Are there numbers and letters to avoid for activation codes via SMS?
We are at a fairly early stage in our application development and have run into a usability issue related to typing an activation code sent via SMS into a browser URL.
Here's the basic scenario:
- You can sign up with email or phone
- if you sign up with email, you get an email with a link to activate;
- if you sign up with phone, you get an SMS with a link to activate.
- You click the link to activate, then set a password.

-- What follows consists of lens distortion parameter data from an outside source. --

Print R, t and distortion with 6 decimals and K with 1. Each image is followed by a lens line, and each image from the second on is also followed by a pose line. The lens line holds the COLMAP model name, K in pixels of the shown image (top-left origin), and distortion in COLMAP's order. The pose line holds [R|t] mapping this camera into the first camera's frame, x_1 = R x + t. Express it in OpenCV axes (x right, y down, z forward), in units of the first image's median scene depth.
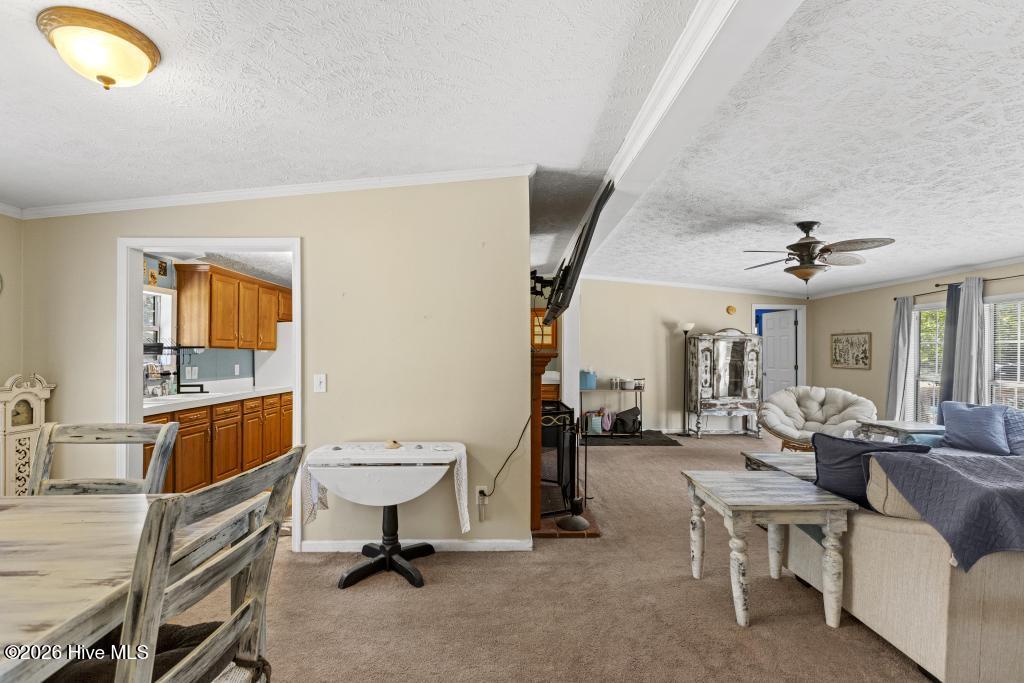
lens RADIAL K [[453.3, 0, 512.2], [0, 453.3, 348.5], [0, 0, 1]] dist [0.001825, -0.000329]
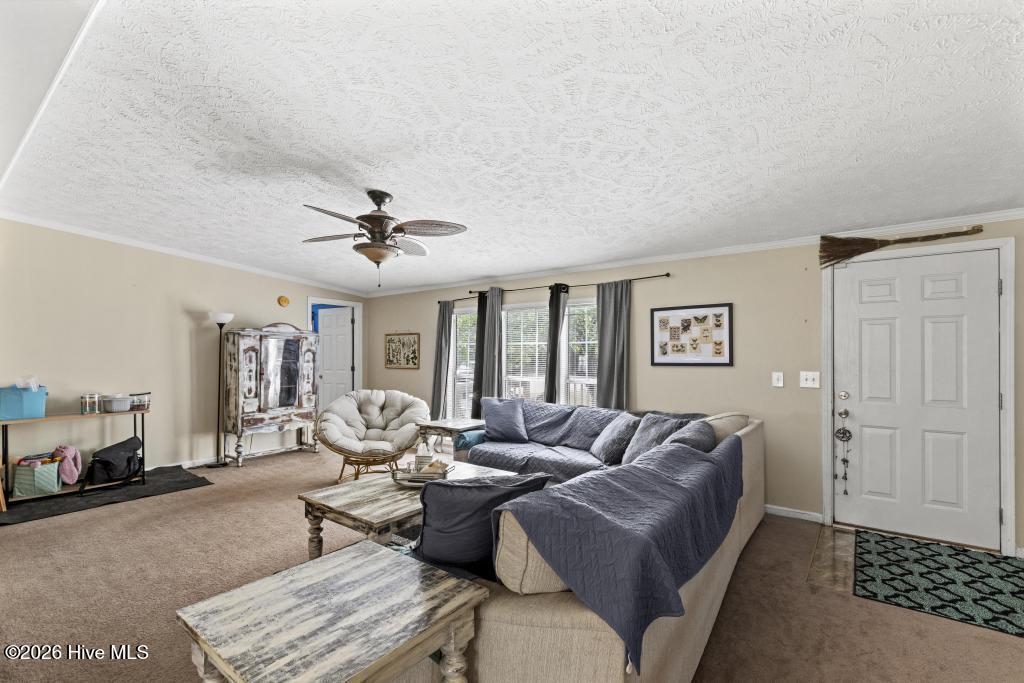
lens RADIAL K [[454.8, 0, 514.1], [0, 454.8, 353.1], [0, 0, 1]] dist [0.002580, 0.000613]
pose [[0.604146, -0.000689, 0.796873, 0.106736], [-0.005950, 0.999968, 0.005375, 0.003351], [-0.796852, -0.007989, 0.604122, 0.228123]]
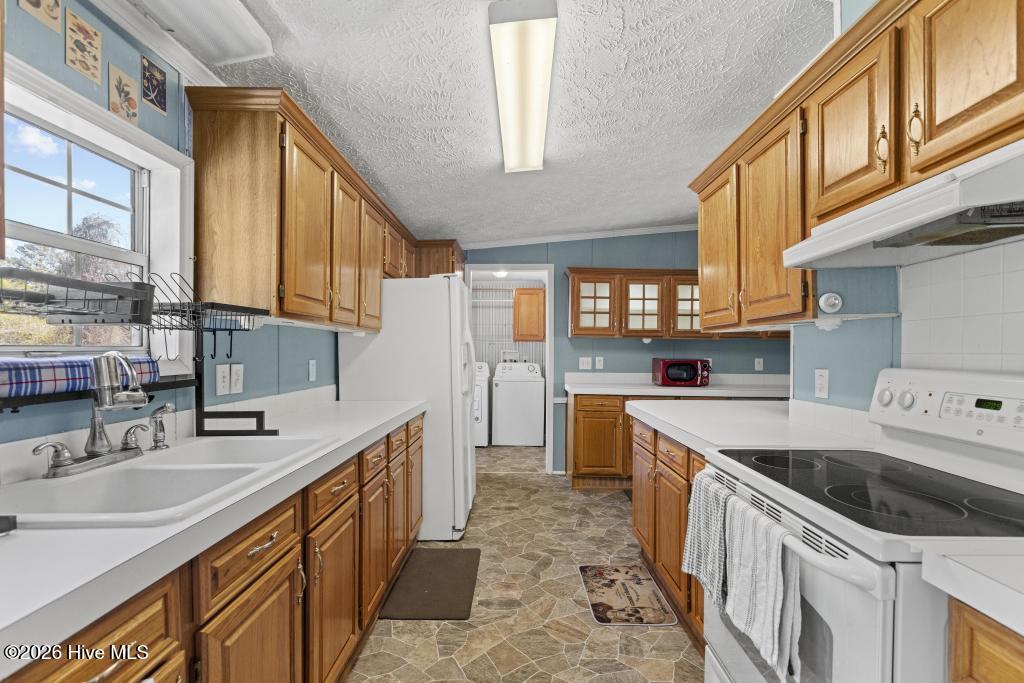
lens RADIAL K [[454.8, 0, 514.1], [0, 454.8, 353.1], [0, 0, 1]] dist [0.002580, 0.000613]
pose [[0.999836, 0.004291, -0.017581, -0.396667], [-0.004067, 0.999910, 0.012784, 0.021143], [0.017634, -0.012711, 0.999764, 0.531481]]
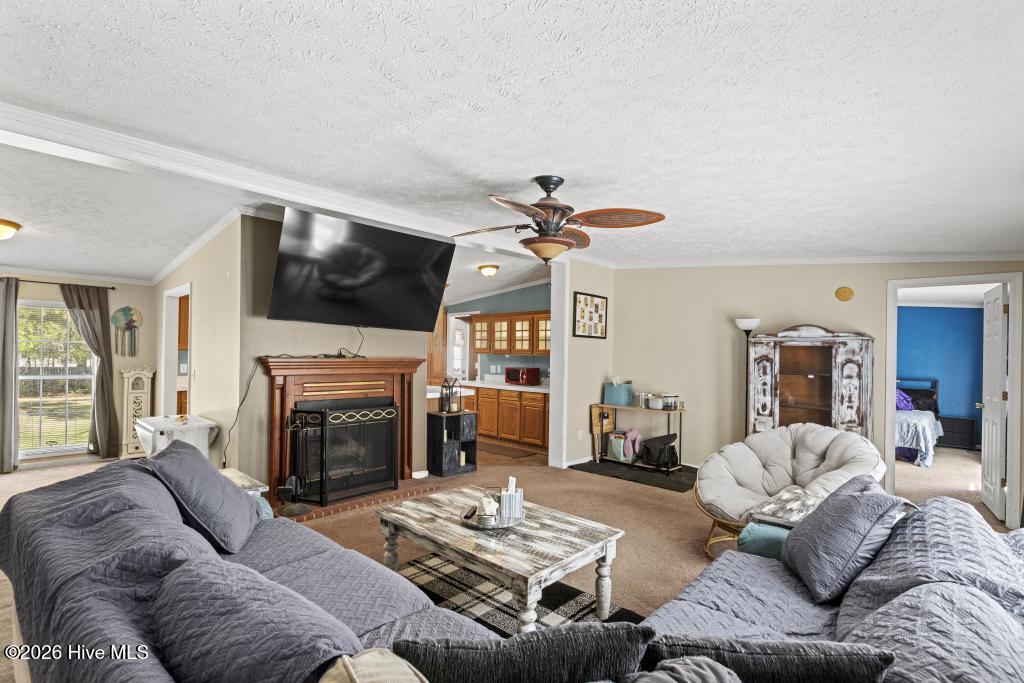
lens RADIAL K [[484.9, 0, 514.7], [0, 484.9, 354.9], [0, 0, 1]] dist [-0.000797, -0.000206]
pose [[0.722149, 0.009338, -0.691674, 0.832280], [-0.007395, 0.999956, 0.005779, -0.004840], [0.691698, 0.000942, 0.722186, 0.314921]]
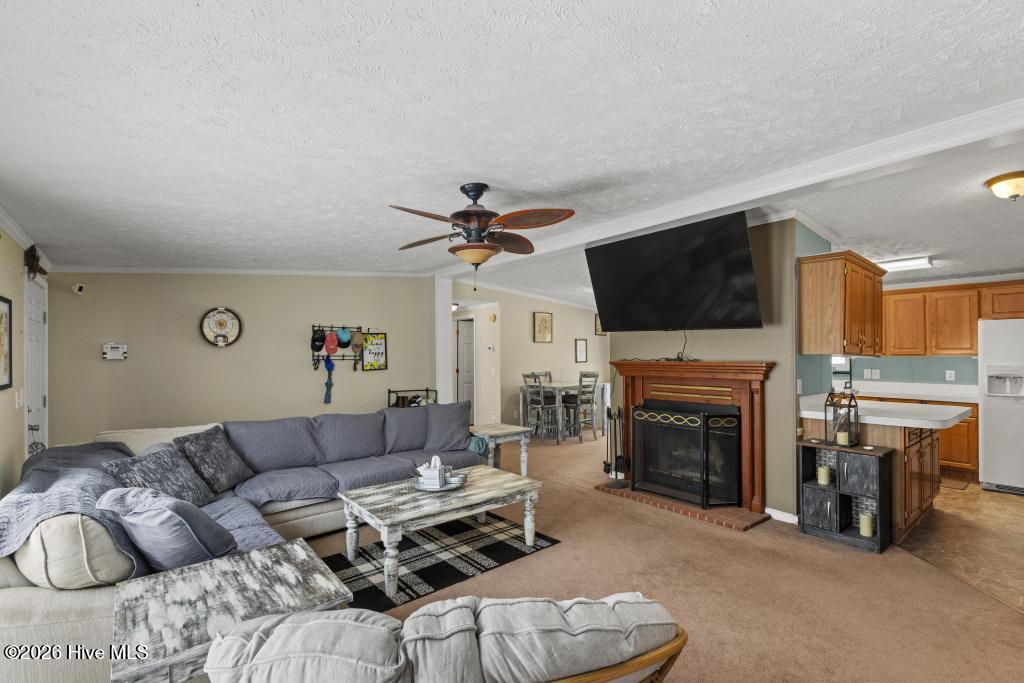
lens RADIAL K [[463.2, 0, 515.1], [0, 463.2, 348.5], [0, 0, 1]] dist [0.003447, 0.000763]
pose [[-0.779722, -0.004866, -0.626108, 0.781298], [0.010551, 0.999726, -0.020910, -0.001160], [0.626038, -0.022911, -0.779456, 1.184900]]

We had someone attempt this with a "dumb phone" (standard clamshell with no web browsing ability). This person did not have an email she felt comfortable sharing or using for our service. She proceeded to type the activation url into a browser on a desktop computer.
However, it turned out the activation code had enough confusing numbers and letters in it to require multiple attempts before getting it right (e.g., ones and zeros were hard to distinguish, "l" or "1" or "O" or "0").
Sample activation code: AX6elp90grPo
Initial Fix
We plan to address the immediate issue by "guessing" which letters and numbers seem easy to confuse with each other and eliminating them, or always using one (e.g., anything that looks like a "1" is always a "1").
Question:
I was wondering if there is already a standard recommendation or practice for situations like this (specifically, which letters or numbers should be eliminated)?
I'm also open to any other relevant suggestion, including how better to handle activation information over SMS.